Foreign Affairs Secretary Alan Peter Cayetano on Monday challenged critics to provide evidence that the Duterte administration failed in protecting the country's rights over disputed islands in the South China Sea.

"Ano man ang profession nila (Whatever their profession may be) – justice sila, pulitiko (politician) sila, newsman, journalist – if we lost a single island during Duterte's time, I will pack my bags, go home, and I will not serve the public in any elected or appointed position," Cayetano said in a lengthy speech at his department's flag-raising ceremony.

He said he was reacting to an article he read Sunday, "How many islands do we have?" A column was published on the Philippine Star that day, titled "How many islands does Phl still have?"

Columnist Federico Pascual Jr. said, "A confident China has stepped up its setting up of military installations on artificial islands built in the Philippines' Exclusive Economic Zone with Duterte looking the other way."

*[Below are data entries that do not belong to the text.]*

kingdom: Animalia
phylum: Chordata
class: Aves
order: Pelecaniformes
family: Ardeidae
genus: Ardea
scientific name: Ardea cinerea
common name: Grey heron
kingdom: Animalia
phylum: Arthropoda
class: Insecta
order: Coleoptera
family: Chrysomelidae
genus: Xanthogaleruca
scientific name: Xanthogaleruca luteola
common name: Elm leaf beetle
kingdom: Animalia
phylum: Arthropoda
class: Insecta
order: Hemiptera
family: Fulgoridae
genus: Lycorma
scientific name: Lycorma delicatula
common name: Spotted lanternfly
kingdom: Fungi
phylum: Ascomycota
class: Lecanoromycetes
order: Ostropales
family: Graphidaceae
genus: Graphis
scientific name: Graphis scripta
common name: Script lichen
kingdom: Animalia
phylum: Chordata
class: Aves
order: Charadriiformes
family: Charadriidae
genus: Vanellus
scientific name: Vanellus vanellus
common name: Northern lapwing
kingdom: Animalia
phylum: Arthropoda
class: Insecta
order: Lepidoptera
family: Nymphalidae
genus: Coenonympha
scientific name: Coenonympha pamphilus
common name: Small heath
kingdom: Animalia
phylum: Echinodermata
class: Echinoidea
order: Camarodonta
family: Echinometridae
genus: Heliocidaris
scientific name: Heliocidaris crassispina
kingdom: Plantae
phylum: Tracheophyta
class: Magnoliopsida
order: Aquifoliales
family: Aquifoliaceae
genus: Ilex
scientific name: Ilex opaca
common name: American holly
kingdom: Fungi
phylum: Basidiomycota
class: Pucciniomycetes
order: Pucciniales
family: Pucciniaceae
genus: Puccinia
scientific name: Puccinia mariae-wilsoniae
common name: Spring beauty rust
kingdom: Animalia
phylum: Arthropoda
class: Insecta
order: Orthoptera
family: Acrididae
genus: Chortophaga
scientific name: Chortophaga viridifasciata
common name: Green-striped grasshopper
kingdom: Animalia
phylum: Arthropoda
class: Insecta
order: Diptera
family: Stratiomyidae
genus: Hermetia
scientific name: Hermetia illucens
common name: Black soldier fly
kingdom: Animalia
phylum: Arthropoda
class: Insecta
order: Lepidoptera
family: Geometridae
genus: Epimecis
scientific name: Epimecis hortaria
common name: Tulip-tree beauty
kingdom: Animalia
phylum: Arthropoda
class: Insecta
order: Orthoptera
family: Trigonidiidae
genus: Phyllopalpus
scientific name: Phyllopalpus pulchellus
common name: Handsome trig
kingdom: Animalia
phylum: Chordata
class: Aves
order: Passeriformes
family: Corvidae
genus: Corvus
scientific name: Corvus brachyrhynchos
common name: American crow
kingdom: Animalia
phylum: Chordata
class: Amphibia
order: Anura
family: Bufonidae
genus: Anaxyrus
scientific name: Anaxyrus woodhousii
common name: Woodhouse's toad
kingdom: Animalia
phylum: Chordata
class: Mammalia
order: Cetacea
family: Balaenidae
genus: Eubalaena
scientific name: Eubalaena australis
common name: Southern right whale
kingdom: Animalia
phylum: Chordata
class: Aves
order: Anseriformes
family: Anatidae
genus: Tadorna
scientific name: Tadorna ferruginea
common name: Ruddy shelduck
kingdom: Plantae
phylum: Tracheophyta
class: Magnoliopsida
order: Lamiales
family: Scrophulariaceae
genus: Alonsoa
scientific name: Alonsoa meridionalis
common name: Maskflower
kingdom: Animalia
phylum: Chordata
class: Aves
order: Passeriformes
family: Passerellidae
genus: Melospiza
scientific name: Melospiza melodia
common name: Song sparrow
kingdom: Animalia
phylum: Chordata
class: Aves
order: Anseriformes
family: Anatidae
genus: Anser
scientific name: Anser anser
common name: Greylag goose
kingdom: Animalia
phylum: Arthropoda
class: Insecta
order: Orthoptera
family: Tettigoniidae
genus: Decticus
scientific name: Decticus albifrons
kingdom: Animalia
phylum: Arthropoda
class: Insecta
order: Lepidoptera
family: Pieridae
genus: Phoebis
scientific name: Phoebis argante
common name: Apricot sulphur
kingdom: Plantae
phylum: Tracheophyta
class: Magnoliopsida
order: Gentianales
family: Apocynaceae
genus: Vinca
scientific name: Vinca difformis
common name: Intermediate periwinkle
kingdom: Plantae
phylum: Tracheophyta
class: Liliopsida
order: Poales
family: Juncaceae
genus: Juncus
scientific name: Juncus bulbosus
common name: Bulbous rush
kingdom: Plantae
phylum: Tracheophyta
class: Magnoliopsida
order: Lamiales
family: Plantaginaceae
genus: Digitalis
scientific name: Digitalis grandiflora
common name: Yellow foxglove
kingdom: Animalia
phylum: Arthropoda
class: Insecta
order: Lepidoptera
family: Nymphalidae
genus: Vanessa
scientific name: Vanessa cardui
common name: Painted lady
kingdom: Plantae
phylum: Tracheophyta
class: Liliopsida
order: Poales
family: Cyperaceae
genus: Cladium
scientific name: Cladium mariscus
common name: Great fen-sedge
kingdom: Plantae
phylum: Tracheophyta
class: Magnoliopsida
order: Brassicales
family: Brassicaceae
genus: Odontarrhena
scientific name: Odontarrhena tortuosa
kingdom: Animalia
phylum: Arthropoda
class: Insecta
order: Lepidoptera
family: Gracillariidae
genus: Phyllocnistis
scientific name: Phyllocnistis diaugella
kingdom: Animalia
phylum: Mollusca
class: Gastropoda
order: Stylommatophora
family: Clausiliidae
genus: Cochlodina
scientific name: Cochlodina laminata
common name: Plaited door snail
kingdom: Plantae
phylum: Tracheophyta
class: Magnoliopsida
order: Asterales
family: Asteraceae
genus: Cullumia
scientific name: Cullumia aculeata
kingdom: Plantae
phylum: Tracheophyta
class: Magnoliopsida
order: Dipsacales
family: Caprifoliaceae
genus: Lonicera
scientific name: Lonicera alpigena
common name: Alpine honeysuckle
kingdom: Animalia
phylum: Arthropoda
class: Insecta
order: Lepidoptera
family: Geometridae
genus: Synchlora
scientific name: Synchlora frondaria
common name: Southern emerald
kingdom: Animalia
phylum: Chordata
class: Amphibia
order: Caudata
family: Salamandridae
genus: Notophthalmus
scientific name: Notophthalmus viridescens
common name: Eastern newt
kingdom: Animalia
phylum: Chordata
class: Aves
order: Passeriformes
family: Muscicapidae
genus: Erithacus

In a landmark ruling on July 2016, the Permanent Court of Arbitration in The Hague awarded to the Philippines areas in the South China Sea that lie within the country's 200-mile exclusive economic zone, based on the United Nations Convention on the Law of the Sea (UNCLOS), an international treaty both the Philippines and China had signed. China has refused to acknowledge the arbitral ruling and continues to claim the South China Sea in its entirety.

Alejano: We lost Sandy Cay

Opposition lawmaker Gary Alejano on Tuesday responded to Cayetano's statement, saying the country "lost effective control" on Sandy Cay, a sand bar over 2.5 nautical miles west of Pag-asa Island in the South China Sea.

"Secretary Cayetano should be reminded that China seized Sandy Cay during his and Duterte's incumbency," Alejano said in a statement.

Duterte in August 2017 said China has assured him that it will not invade Sandy Cay, amid reports that Chinese vessels are blocking Filipino fishermen there.

Alejano said this is just one case. "In a bigger picture, if our ability to patrol and supply our islands is slowly being diminished, then time will come China will have effective control of the whole West Philippine Sea. We would lose everything."

Cayetano: Gov't protecting country's rights

Cayetano on Monday said not mentioning the words "arbitration award" in public statements is not tantamount to the government not protecting the country's sovereign rights over its EEZ in the West Philippine Sea.

"Lahat ng economic rights ay ipinaglalaban namin (We are fighting for all economic rights)," Cayetano said, mentioning the Filipinos' rights to fish in the area, to secure ecological and environmental protection, right to safe harbor, and oil and gas exploration.

He also reiterated that the government is taking diplomatic actions whenever necessary. Recent Chinese actions on areas within the country's EEZ include the reported presence of two Chinese military planes on Panganiban or Mischief Reef, and China's unveiling of a monument to mark its construction work in Kagitingan or Fiery Cross Reef.

Both are in the contested Spratly Islands in the South China Sea, which is being claimed by the Philippines, China, Vietnam, Taiwan, Malaysia, and Brunei.

Critics have slammed President Duterte's "defeatist" stance on the long-standing maritime dispute. Duterte has repeatedly said the country cannot afford to go to war against China, but has promised to bring up the arbitral ruling with the Asian giant during his term.